Xanthinuria type II. Combined deficiency of xanthine dehydrogenase and aldehyde oxidase.
Incidence
Xanthine dehydrogenase deficiency has been identified in more than 100 cases, both male and female, of caucasian, Asian, oriental and negroid descent. Studies in several kindreds are consistent with an autosomal recessive mode of inheritance. There is a strong element of consanguinity in cases presenting with the combined defect.
Clinical Characteristics
Two clinically similar but distinct forms of xanthinuria are recognized. In type I xanthinuria, there is an isolated deficiency of xanthine dehydrogenase; in type II, there is a dual deficiency of xanthine dehydrogenase and aldehyde oxidase. Type I patients can metabolize allopurinol, whereas type II patients cannot. The combined deficiency of XDH and aldehyde oxidase might be relatively common. Since the molybdenum cofactor is also required for aldehyde oxidase, patients with the combined defect are likewise aldehyde oxidase deficient. The defect may generally by identified by the low to undetectable concentrations of uric acid in plasma. On a purine-free diet uric acid is virtually undetectable in plasma or urine, being replaced by xanthine and to a lesser extent hypoxanthine, with an approximate ratio in urine of 4-5:1. Classical xanthinuria has two types - an isolated deficiency (XDH type I), a dual deficiency with aldehyde oxidase (XDH/AOX: type II). Additionally xanthiuria occurs in Molybdenum cofactor deficiency, where sulphite oxidase (SO) is also inactive. More than 150 cases of both types have been described from 22 countries, indicating that the disorder is not confined to specific ethnic groups. Although xanthinuria is a rare disorder the number of cases found is certainly an underestimate. Clinical symptoms in classical XDH deficiency include xanthine calculi, crystalluria, or acute renal failure and unrecognized can lead to end-stage renal disease, nephrectomy, or death. All symptoms relate to the extreme insolubility and high renal clearance of xanthine and can manifest from birth to the 80's, 50% of cases being children.
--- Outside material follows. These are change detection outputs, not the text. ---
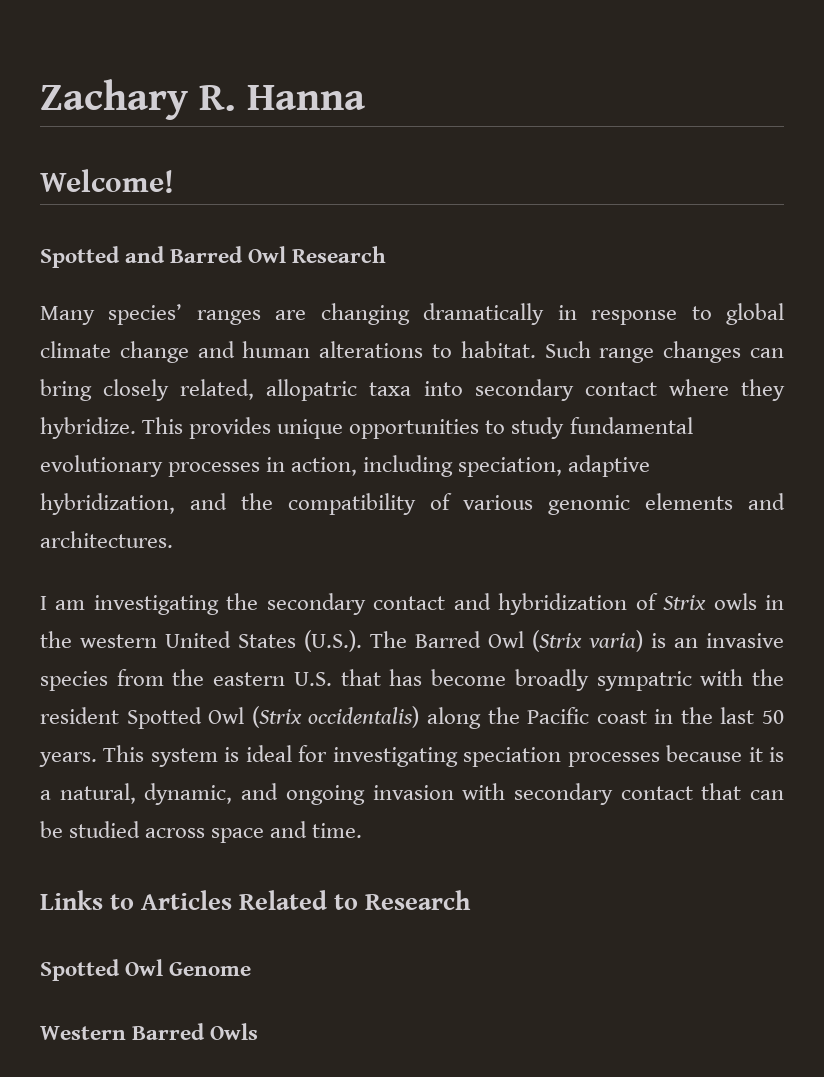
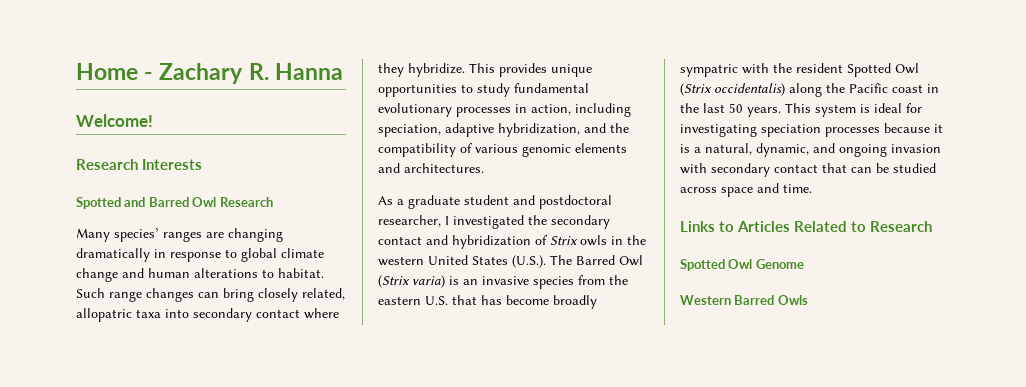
(40, 99) none -> [76,63,154,80] Home -
(174, 181) none -> [76,159,202,170] // Research Interests
[40,595,219,615] I am investigating -> [378,195,612,209] [378,215,524,229] As a graduate student and postdoctoral researcher, I investigated

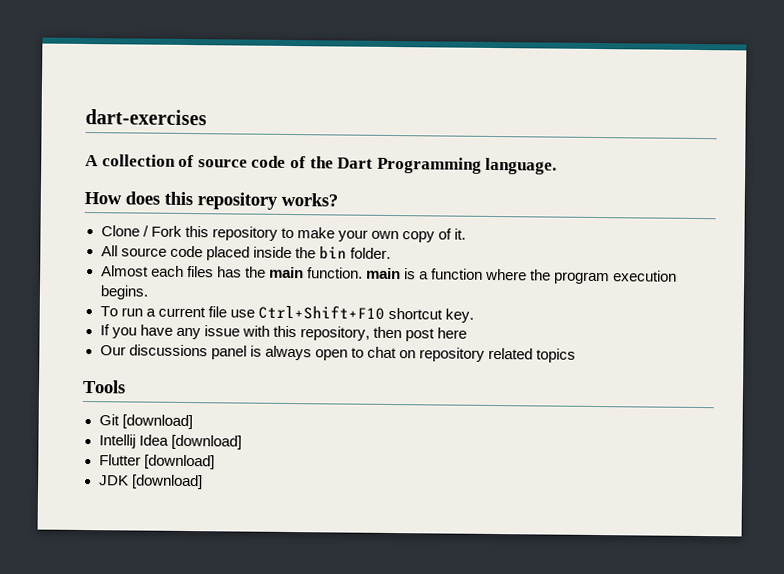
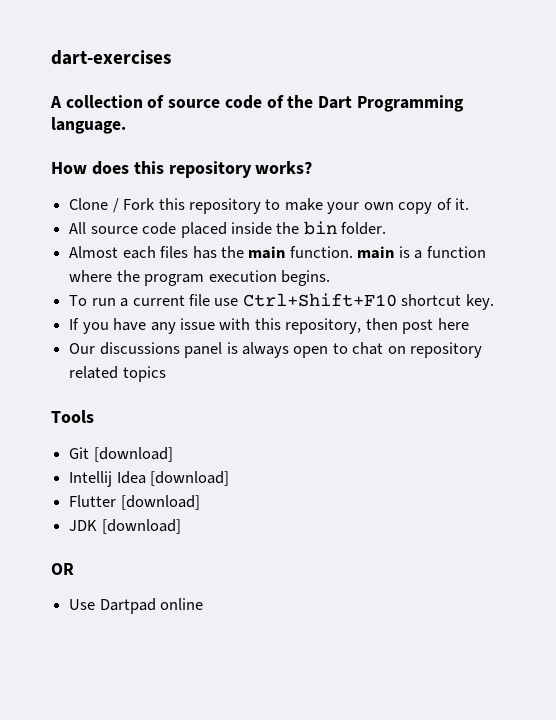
(203, 482) none -> [51,563,74,575] [69,598,204,614] // OR // Use Dartpad online

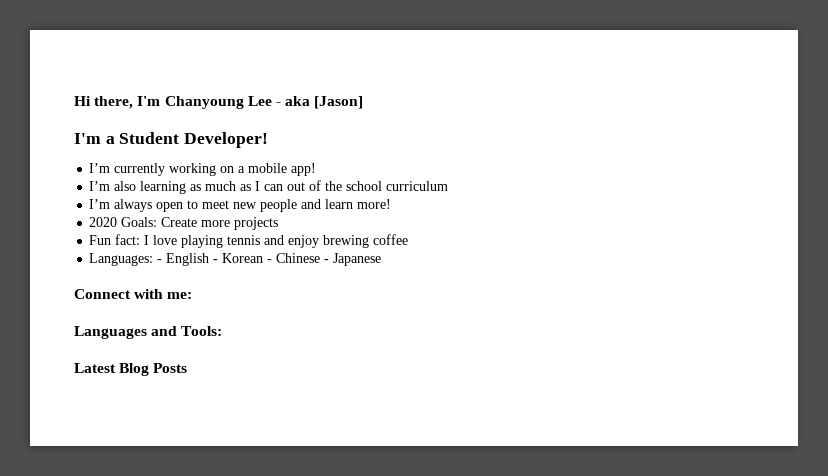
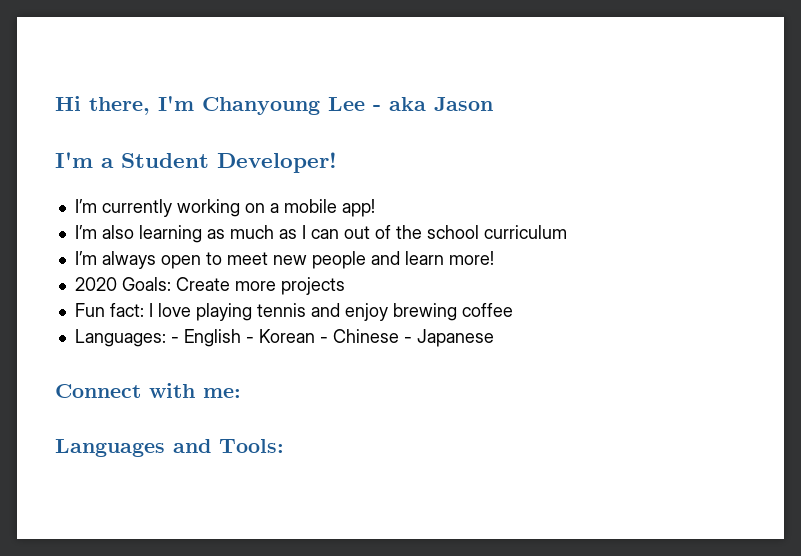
[314,96,364,109] [Jason] -> [434,97,493,111] Jason
[74,363,188,376] // Latest Blog Posts -> (284, 446) none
Duodenal ulcers, myopathy, or arthropathy have been noted in 10%. Treatment involves high fluid intake and dietary purine restriction. Twenty percent of type 1 and 2 patients (and occasional cofactor patients), have been asymptomatic.
Precipitants
Dehydration and hot weather may precipitate renal crisis.
Provocation Tests
None.
Diagnostic Procedures
The defect may generally by identified by the low to undetectable concentrations of uric acid in plasma. On a purine-free diet uric acid is virtually undetectable in plasma or urine, being replaced by xanthine and to a lesser extent hypoxanthine, with an approximate ratio in urine of 4-5:1.